WORK TASK 1
Please rewrite the paragraph of the campus housing article that begins "Residence Life has implemented strategies" as a bulleted list, keeping its main facts.
WORK TASK 2
Pick up the campus housing article after its final sentence and carry it forward.

DOCUMENT EXTRACT

● ● ● ●

Current protocol requires residents who feel ill to inform suitemates and roommates as well as Residence Life staff of symptoms or test results. Under quarantine, a resident would be asked to refrain from leaving their room, and in case of isolation, placed in a single living space with individual facilities — repercussions that many students feel anxious to bear.
Hollingsworth is not the only one who feels uncomfortable about communal areas during these times. Goodin also shared that she didn’t feel very safe in the residence halls.
“It’s a lot of close quarters and sharing a room with another person … they don’t know where I’ve been, I don’t know where they’ve been,” Goodin said. “There’s a lot of passing by people in the hallway, and sometimes I don’t know if the lounges or kitchens have been disinfected.”
Although there are students who feel uncomfortable in shared living spaces, others feel that they are able to navigate through these difficult times safely.
Residence Life has implemented strategies such as wearing a mask, keeping gatherings to under 10 people, limiting guest visits and reducing interactions with those outside personal living spaces in attempts to promote social distancing.
“Everyone is very separate from each other because we all have our own individual apartments, so it’s a lot easier to socially distance,” Woelk said.
Proximity, however, is inevitable in on-campus housing.
Woelk indicated that, though Campbell residents do not have much contact with one another, her main concern was the laundry room.
“That’s the one place that everyone will definitely use,” Woelk said.
Woelk acknowledged the fact that her housing is farther from the rest of campus than others and that she does not come into contact with as many people as students in other halls.
Woelk explained, however, that she believed social interaction is important for well-being, especially because this interaction allows her to maintain social contact and close friendship with her roommate.
“It’s definitely been a lot more helpful in COVID times,” Woelk said. “I do like being on campus. I wouldn’t mind if my classes were virtual, but I’d rather live here.”
Truman’s Frequently Asked Questions page maintained that there is no predetermined case threshold for campus departure, although circumstances can change with little to no notice.
Goodin, in knowledge of this unpredictability, said she fears that in-person learning will not be permanent for this semester.

● ● ● ●

DATASET
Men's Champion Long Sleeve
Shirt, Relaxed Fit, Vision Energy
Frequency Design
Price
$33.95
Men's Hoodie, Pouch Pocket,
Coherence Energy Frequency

● ● ● ●

EXERCISE ANSWER 1
Residence Life's social distancing measures:
- Wearing a mask
- Keeping gatherings under 10 people
- Limiting guest visits
- Reducing interactions with people outside personal living spaces

EXERCISE ANSWER 2
“We definitely do not have as many cases right off the bat as a lot of other colleges, but I don’t think we are going to last the whole semester,” Goodin said.
Hollingsworth agreed and said she assumes the campus will close before the end of the semester.
Although premature dismissal this semester remains a concern, students can access several resources to aim toward mitigating the possibility. Over the past five months, Truman released multiple online pages with a Student Health Center Testing Update, Fall 2020 Campus Plan and case statistics.
Residence Life has featured housing-specific COVID-19 updates on its website in prevention of coronavirus spread and the consequences to potentially follow. Among these precautions are to avoid close contact, cover coughs and sneezes, clean and disinfect.
Residence Life Director Jamie Van Boxel said students should follow these guidelines to make the most of their college experiences in a safe and healthy manner. Van Boxel added that, despite risk of infection within the residence halls, his department is staying hopeful that these regulations are taken seriously.
While the current situation might be seen as out of residents’ control, Res Life encourages all to take responsibility for their personal health. At the conclusion of its COVID-19 update page sits a four-line honor code, reading: “We are all in this together. What I do impacts you. What you do impacts me. What we do impacts all of us.”
Only time can tell the true magnitude of these effects, but for now, one thing is clear: the impact of daily decisions made by students and faculty will be here to stay.